This is a special episode, because it takes everything that we’ve talked about in the past 18 episodes and it focuses on an opportunity that the city of York has right now, to put some of the community wealth building principles into practice.
What am I talking about? Well, let me introduce this week’s guest, Phil Bixby.
Phil is an Architect and Passivhaus designer who has lived and worked in York for more than thirty years.
Over the past decade Phil has worked with heritage academic Helen Graham as My Future York, exploring ways to get the city to think creatively about its future. This led to the My Castle Gateway and My York Central community engagement projects, and subsequent work with York Central Co-Owned (known as YoCo) – facilitating community-led action to create a mixed community and local economy within the massive York Central redevelopment.

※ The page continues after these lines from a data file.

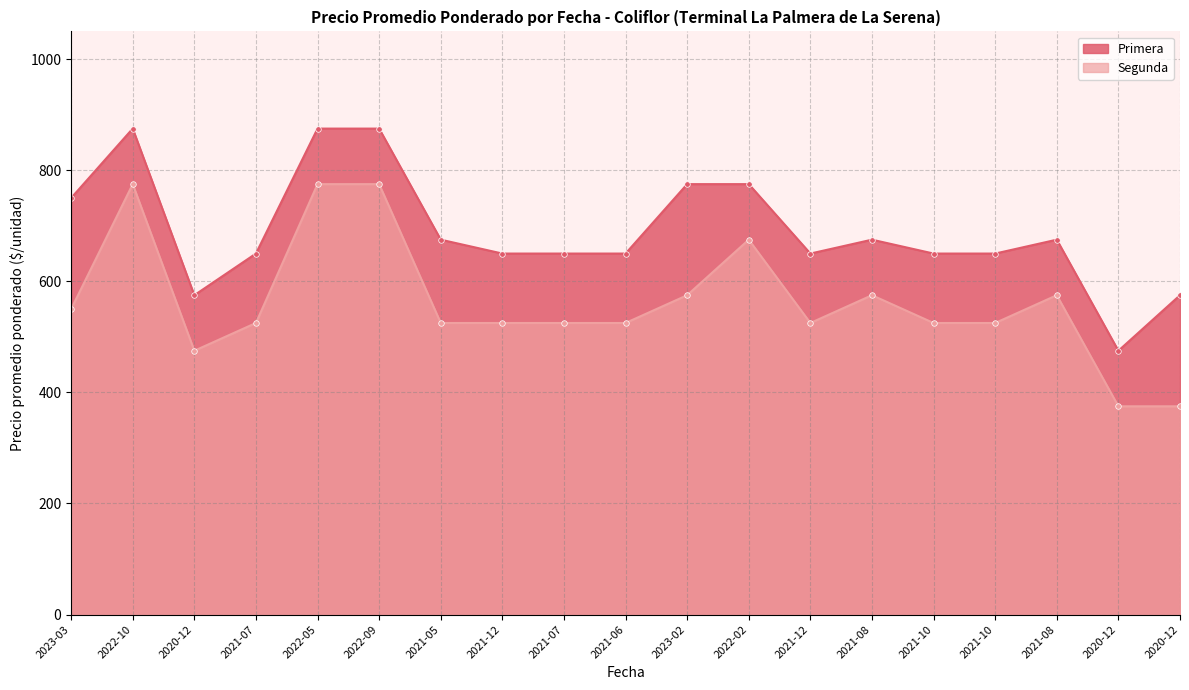

The Segunda series shows 675 at 2022-02. True or false?

True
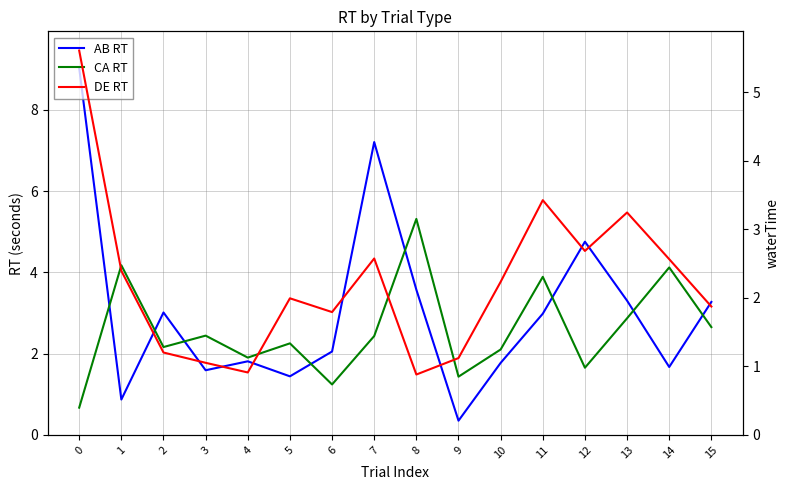

How many categories are shown in the chart?

16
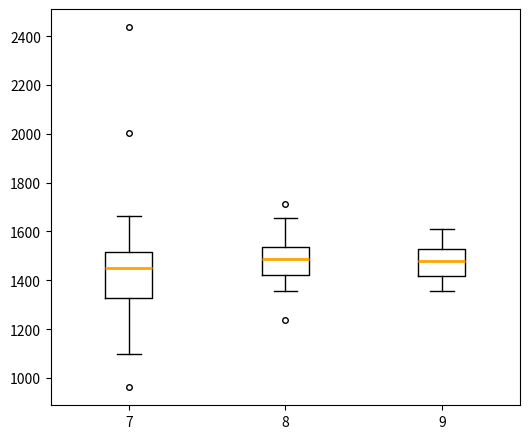

Reading left to right, transcribe this box plot: for each box, give where its median line is, the range the box spans, and where its two whiskers end, as read against the y-axis. The values are not printed on the chart, so give them approximately, as read against the axis.

7: median 1460, box 1320 to 1520, whiskers 1100 to 1660
8: median 1480, box 1420 to 1540, whiskers 1360 to 1660
9: median 1480, box 1420 to 1520, whiskers 1360 to 1620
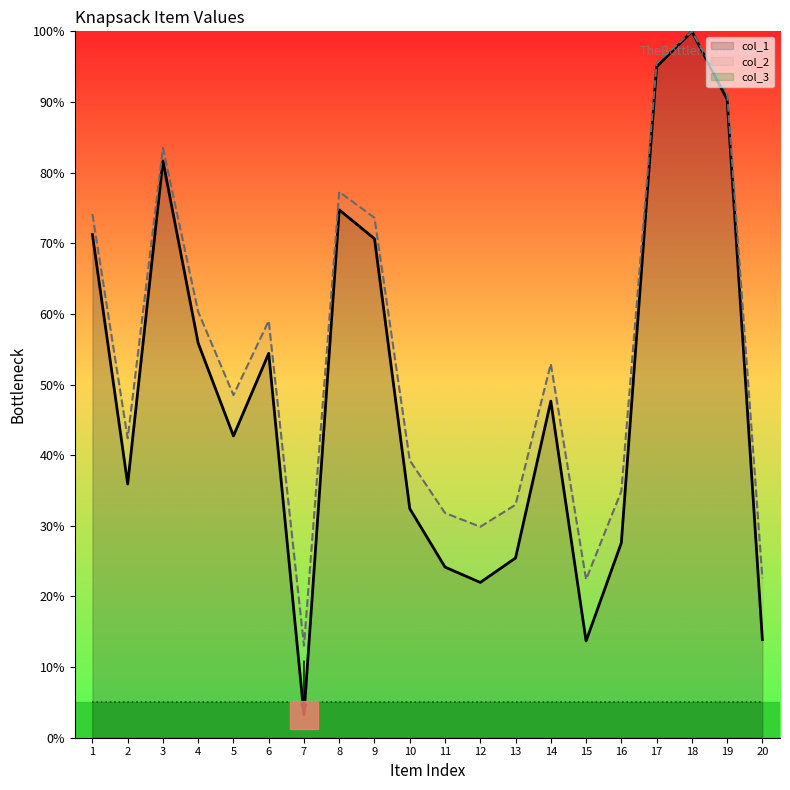

The col_2 series shows 8.4 at 15. True or false?

False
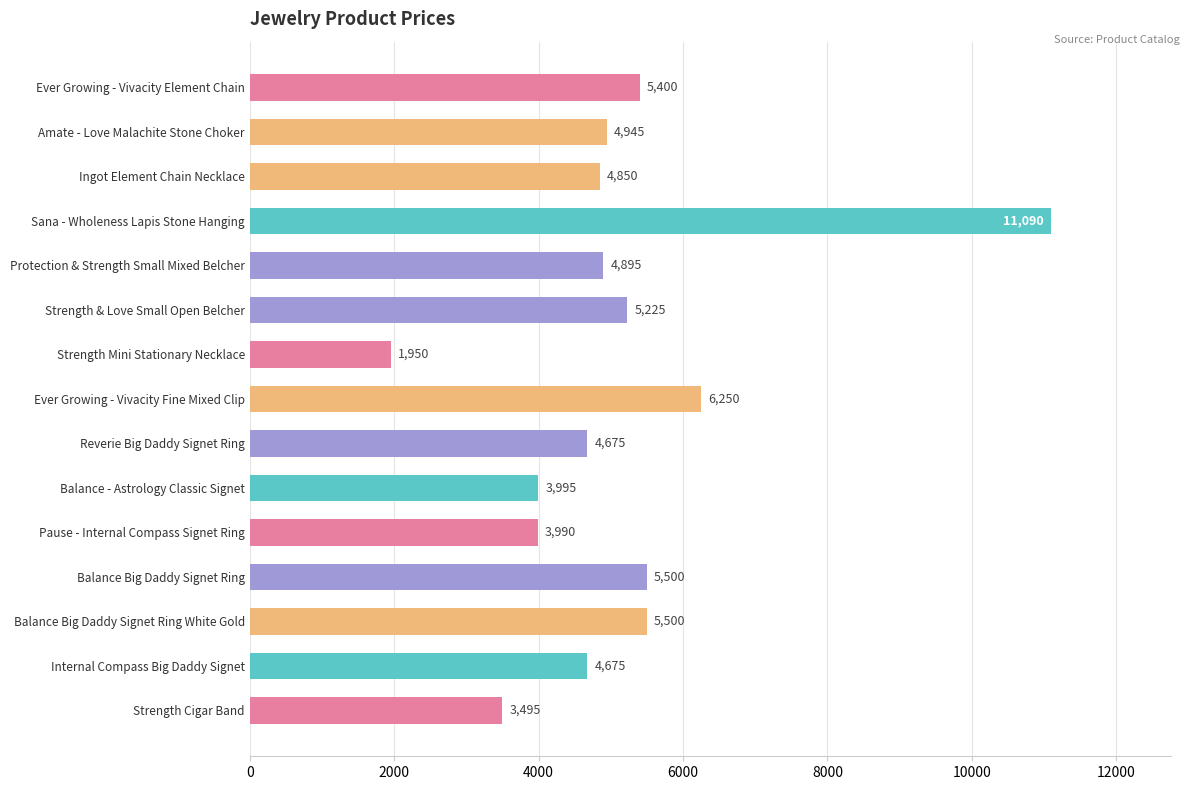

How many distinct data groups are displayed?

1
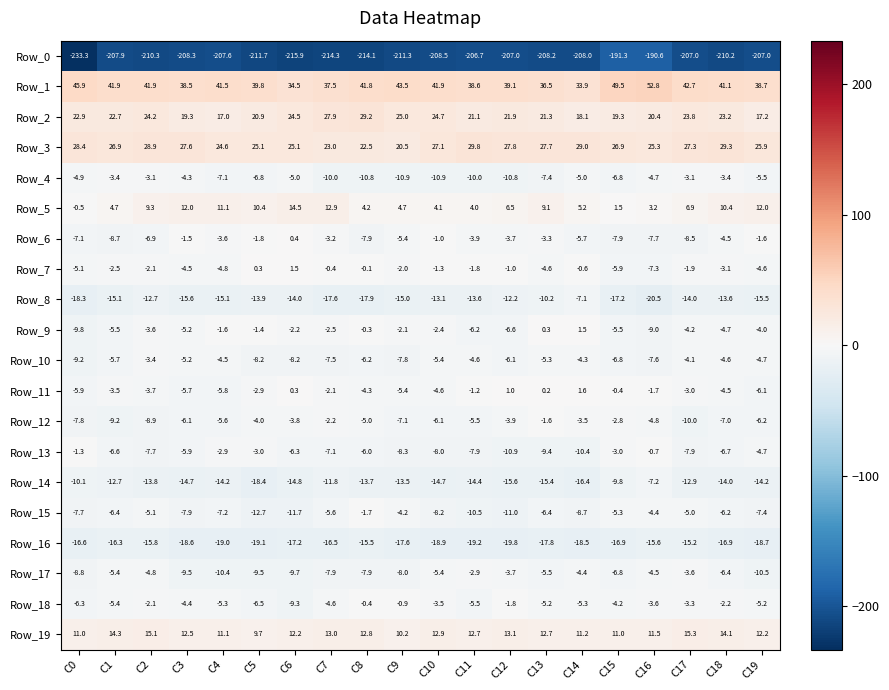

Where does the Row_10 series first go above -5?

C2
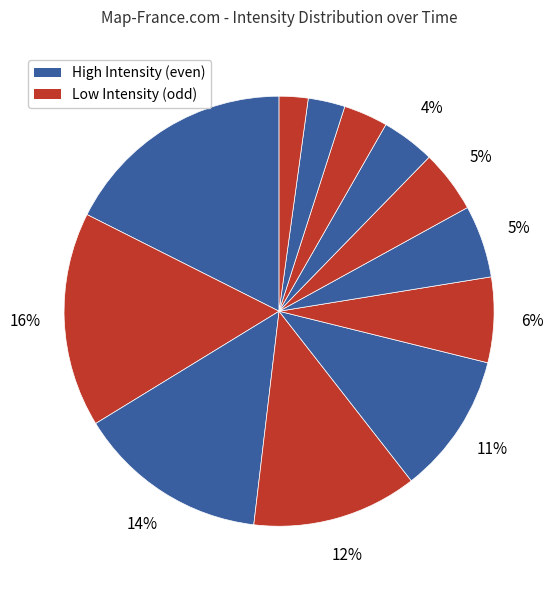

How many slices are in this pie chart?

12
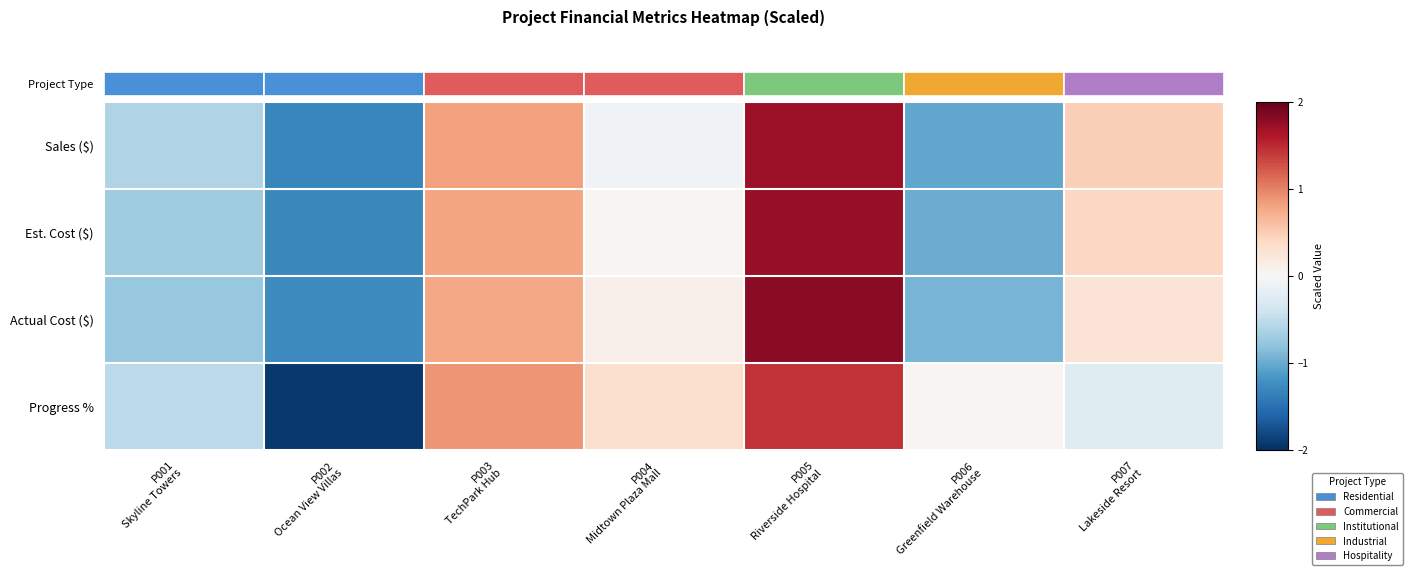

What is the total value across all series at P007
Lakeside Resort?

0.9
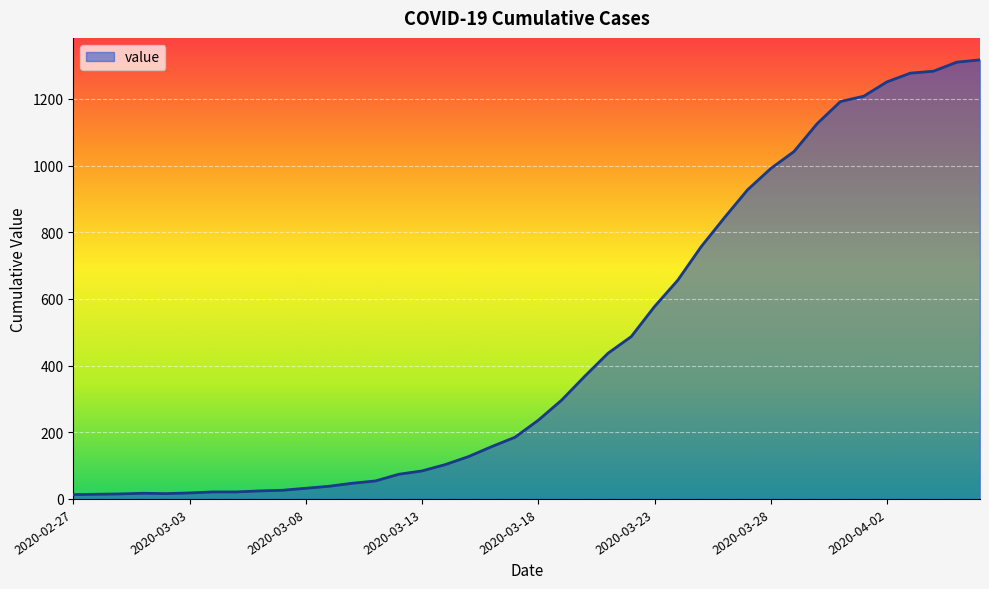

What is the difference between the maximum and minimum values?

1304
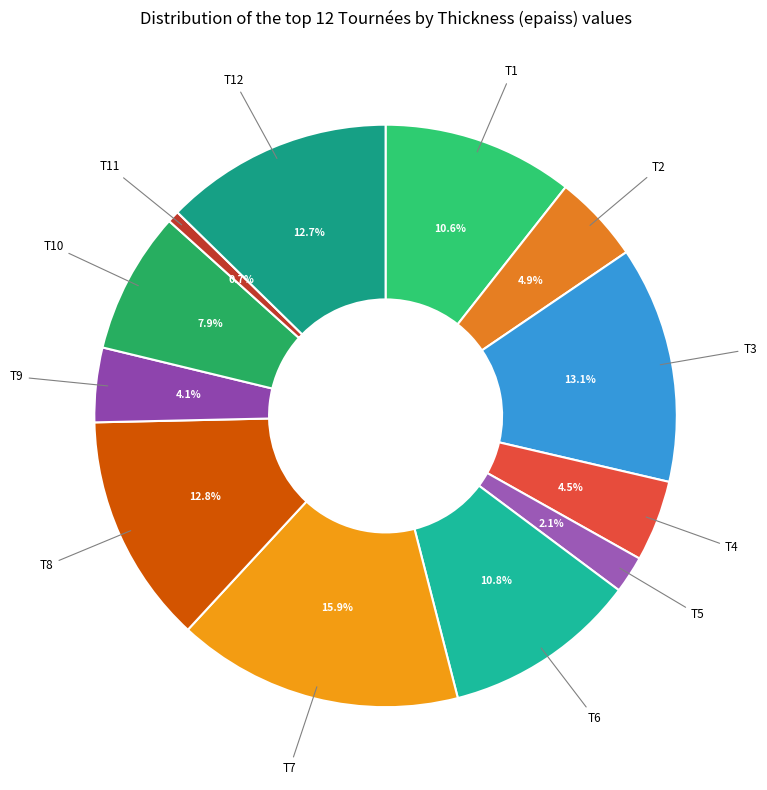

What is the largest slice in the pie chart?

T7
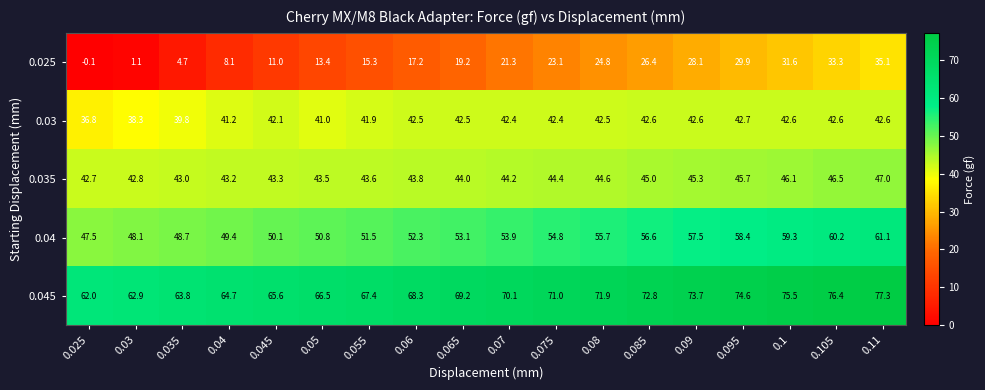

What is the total value across all series at 0.105?

259.0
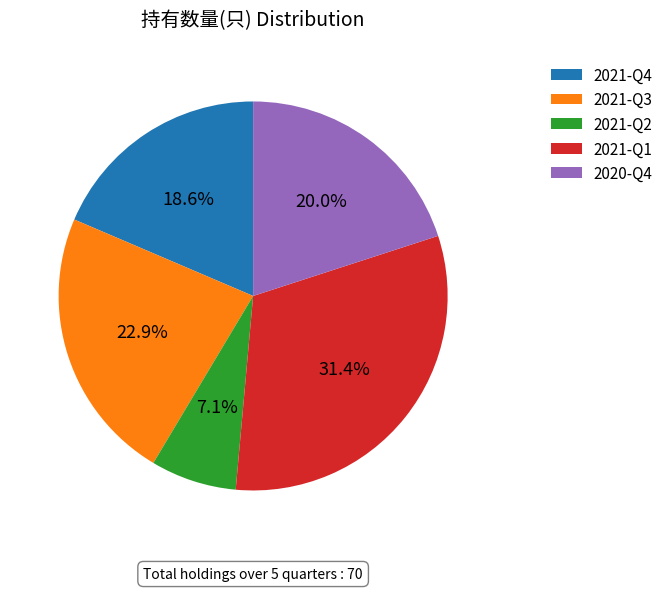

To the nearest percent, what is the difference between the largest and smallest slice percentages?

24%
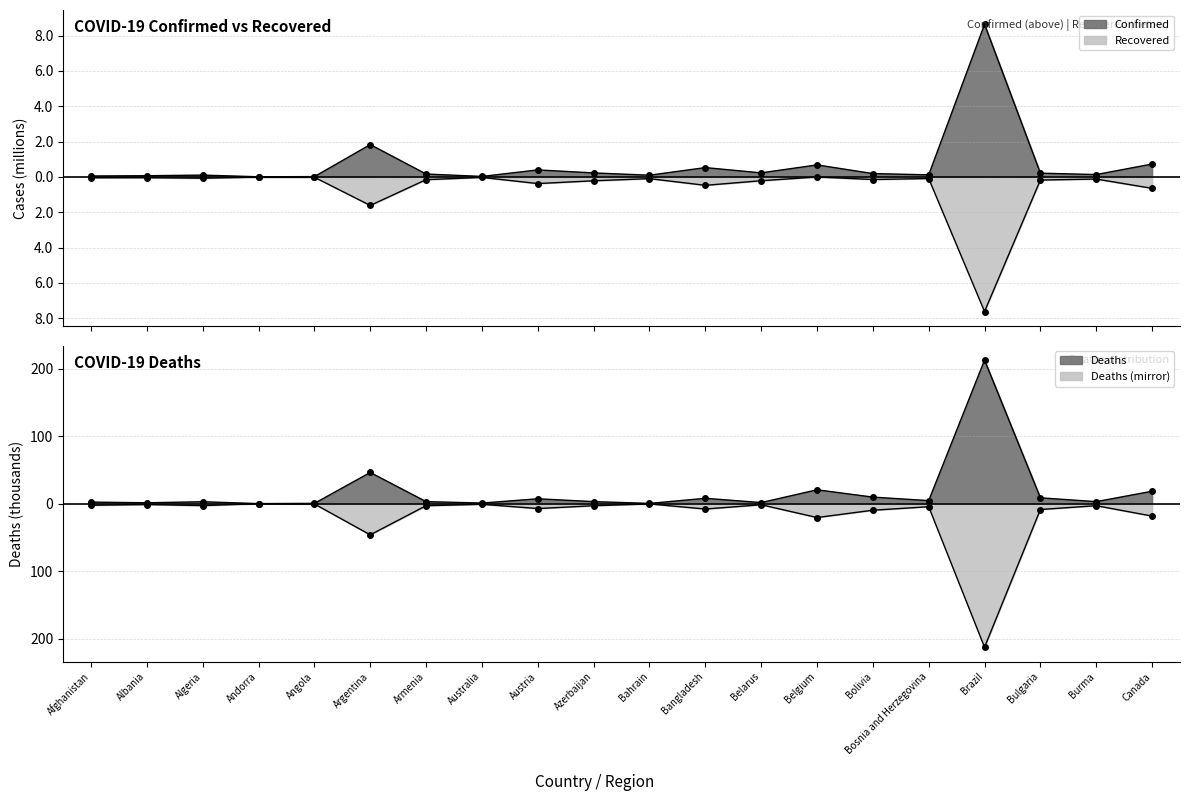

Rank the series by their maximum value, from highest to lowest.

Deaths, Confirmed, Recovered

So, what does this mean? Well, we have one of the biggest city centre brownfield regeneration sites in the country on our doorstep with York Central, which has been in the works for four decades. Phil has been part of the conversation around what happens on this site for the last 10 years or so, and has been fighting to make sure that the wants and needs of the community are reflected in what gets built there.
If you’ve driven through that part of town recently you’ll see that money is being spent, infrastructure is being invested in, and there is already momentum to this project.
The question is, will York seize the opportunity to do something creative with this, that people in generations to come will look back upon as a marker of York’s commitment to building community wealth rather than private wealth, or will it continue with business as usual?
In this episode we dig into the origins of the YoCo project, including why Phil and Helen were first commissioned to do public engagement around the site.
We discuss how architects and city planners tend to approach complex issues and systems, and how that might not always be the best way forward. We talk about the disparity between people genuinely believing that York is unlikely to change in the next 10 years, yet also paradoxically believing that it has changed a lot in the past 10 years. And Phil shares his tips on how to do genuine public engagement, rather than a tickbox “public consultation”.
I hope you enjoy this conversation with Phil Bixby of YoCo, I’m Ben Porter, and this is the York Community Wealth Building Podcast, brought to you by Fieldwork.